Куда приведут нас, детей Бригид,
дороги - сам Белл не знает.
Но там, где стаканчик вина налит,
охотнее бард сыграет.
Что я некрасив, не гляди на то -
мой дар не лицо, а голос,
и ныне тебе я спою о том,
что в памяти нашей стёрлось.
В зелёном плаще я пошел в Холмы,
подальше от душной трактирной тьмы...
***
На склоне - ты видел! - плясали Ши:
врата приоткрыты в Замок.
Скорее, смертный! Спеши, спеши,
ведь мёд запрещенный сладок!
На склоне Холма Белетайн гремел,
луна целовала травы,
костёр от земли до небес горел,
как косы девиц кудрявых.
Пусть пламя тебя это не страшит,
но бойся раскрытым быть Динни Ши!
Смотри им в глаза и сходи с ума,
поддайся своим соблазнам:
жалеть будешь ты, не испив вина,
что в чашах сверкает красным.
Жалеть будешь ты, от тоски скулить,
сбежав, хвост поджав от страха.
А ночью во снах будут приходить
Ши в алых своих рубахах.
Так что же ты, смертный?
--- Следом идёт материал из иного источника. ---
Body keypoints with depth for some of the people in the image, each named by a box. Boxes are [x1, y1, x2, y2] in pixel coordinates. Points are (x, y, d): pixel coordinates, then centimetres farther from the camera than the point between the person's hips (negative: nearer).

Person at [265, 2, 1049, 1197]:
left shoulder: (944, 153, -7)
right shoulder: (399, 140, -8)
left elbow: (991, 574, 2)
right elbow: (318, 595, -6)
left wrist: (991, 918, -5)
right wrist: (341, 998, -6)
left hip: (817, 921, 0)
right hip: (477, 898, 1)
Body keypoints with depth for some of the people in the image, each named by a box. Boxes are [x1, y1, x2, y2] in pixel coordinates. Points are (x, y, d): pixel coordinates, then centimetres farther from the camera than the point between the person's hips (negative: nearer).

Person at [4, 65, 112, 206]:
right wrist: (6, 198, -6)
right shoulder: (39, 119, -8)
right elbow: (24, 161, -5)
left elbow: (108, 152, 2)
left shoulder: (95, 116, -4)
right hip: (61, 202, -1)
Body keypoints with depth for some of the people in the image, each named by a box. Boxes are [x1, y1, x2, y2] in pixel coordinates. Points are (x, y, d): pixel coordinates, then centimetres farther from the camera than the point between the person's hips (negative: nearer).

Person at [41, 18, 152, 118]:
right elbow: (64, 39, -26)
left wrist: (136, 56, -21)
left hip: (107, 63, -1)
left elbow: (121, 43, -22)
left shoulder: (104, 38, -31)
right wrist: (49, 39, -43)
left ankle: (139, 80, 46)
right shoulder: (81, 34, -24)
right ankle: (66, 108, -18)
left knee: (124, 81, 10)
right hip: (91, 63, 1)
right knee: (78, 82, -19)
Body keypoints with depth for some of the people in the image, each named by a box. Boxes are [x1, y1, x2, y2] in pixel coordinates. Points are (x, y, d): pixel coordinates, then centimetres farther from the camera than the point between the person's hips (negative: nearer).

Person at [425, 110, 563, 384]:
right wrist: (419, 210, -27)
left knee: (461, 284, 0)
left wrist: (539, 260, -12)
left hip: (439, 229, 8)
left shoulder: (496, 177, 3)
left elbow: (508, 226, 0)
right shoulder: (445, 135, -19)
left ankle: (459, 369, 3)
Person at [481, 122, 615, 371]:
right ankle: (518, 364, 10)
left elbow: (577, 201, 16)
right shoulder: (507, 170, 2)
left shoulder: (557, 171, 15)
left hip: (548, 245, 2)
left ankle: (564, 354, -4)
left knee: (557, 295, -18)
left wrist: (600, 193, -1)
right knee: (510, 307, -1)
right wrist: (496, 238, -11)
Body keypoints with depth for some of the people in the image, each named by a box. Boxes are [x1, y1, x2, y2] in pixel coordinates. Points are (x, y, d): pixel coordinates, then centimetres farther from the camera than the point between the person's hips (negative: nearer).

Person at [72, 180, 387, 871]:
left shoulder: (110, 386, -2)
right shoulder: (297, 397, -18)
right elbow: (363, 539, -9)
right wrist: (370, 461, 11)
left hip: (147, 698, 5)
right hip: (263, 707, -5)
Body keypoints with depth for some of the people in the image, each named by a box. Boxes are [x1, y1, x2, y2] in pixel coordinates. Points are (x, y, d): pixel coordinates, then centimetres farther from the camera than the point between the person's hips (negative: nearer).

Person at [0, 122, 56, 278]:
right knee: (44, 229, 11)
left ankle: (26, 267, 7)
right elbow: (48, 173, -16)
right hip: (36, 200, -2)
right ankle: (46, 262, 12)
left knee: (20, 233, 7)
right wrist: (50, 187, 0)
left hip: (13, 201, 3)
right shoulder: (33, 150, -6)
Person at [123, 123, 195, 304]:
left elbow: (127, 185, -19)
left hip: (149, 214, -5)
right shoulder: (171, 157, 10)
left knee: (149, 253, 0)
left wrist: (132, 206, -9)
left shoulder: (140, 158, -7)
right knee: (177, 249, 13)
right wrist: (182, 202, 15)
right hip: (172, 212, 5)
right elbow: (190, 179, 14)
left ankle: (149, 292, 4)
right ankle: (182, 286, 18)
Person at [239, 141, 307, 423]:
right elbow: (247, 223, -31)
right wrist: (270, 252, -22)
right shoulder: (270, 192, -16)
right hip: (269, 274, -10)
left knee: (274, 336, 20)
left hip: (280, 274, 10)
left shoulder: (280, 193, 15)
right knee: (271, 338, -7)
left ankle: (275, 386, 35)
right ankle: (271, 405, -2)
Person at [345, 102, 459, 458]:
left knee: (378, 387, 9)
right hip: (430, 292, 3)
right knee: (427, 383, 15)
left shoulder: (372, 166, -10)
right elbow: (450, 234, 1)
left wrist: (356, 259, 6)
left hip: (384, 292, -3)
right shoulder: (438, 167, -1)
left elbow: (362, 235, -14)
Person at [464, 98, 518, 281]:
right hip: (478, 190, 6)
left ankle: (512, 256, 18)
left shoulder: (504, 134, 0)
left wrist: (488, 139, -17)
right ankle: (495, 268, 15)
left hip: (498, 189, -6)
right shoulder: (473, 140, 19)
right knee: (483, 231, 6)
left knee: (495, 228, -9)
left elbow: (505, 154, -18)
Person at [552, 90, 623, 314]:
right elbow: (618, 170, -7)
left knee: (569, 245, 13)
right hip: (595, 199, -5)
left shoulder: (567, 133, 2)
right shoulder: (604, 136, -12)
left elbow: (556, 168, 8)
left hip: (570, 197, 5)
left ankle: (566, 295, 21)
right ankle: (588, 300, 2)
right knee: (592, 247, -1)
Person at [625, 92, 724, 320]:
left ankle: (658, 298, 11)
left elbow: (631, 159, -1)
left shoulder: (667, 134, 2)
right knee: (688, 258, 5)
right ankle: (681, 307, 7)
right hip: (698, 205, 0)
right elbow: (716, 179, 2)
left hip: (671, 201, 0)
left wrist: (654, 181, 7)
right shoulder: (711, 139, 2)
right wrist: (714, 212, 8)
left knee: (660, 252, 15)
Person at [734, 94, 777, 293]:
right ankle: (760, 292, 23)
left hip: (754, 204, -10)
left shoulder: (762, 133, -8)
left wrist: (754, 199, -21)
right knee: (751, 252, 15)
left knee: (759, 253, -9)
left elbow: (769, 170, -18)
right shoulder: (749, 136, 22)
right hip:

Иди смелей,
и тоже напитка себе налей!
Как выпьешь его, обжигая рот,
стань с сиддой на пару в танец.
И всякий, завидев тебя, поймёт,
что среди них самозванец!
Гостей, хоть незваных, нельзя карать,
так пусть же сам Белл рассудит -
и будешь ты брошен во глубь костра,
как сиддов бросали люди.
Эх, смертный, ты правда был наглецом.
Но жизнь не отнимут. Возьмут лицо.
***
Молодки шарахаются, крестясь,
и в крике сбегают дети.
Старухи меня норовят проклясть,
да что мне проклятья эти?
Когда приголубит огнём костёр -
вопьётся, как поцелуем -
плевать на немилость людских сестёр -
да в рожу плевать иную.
Лицо сожжено и грязна одёжь,
и вряд ли ты, смертный, меня поймёшь.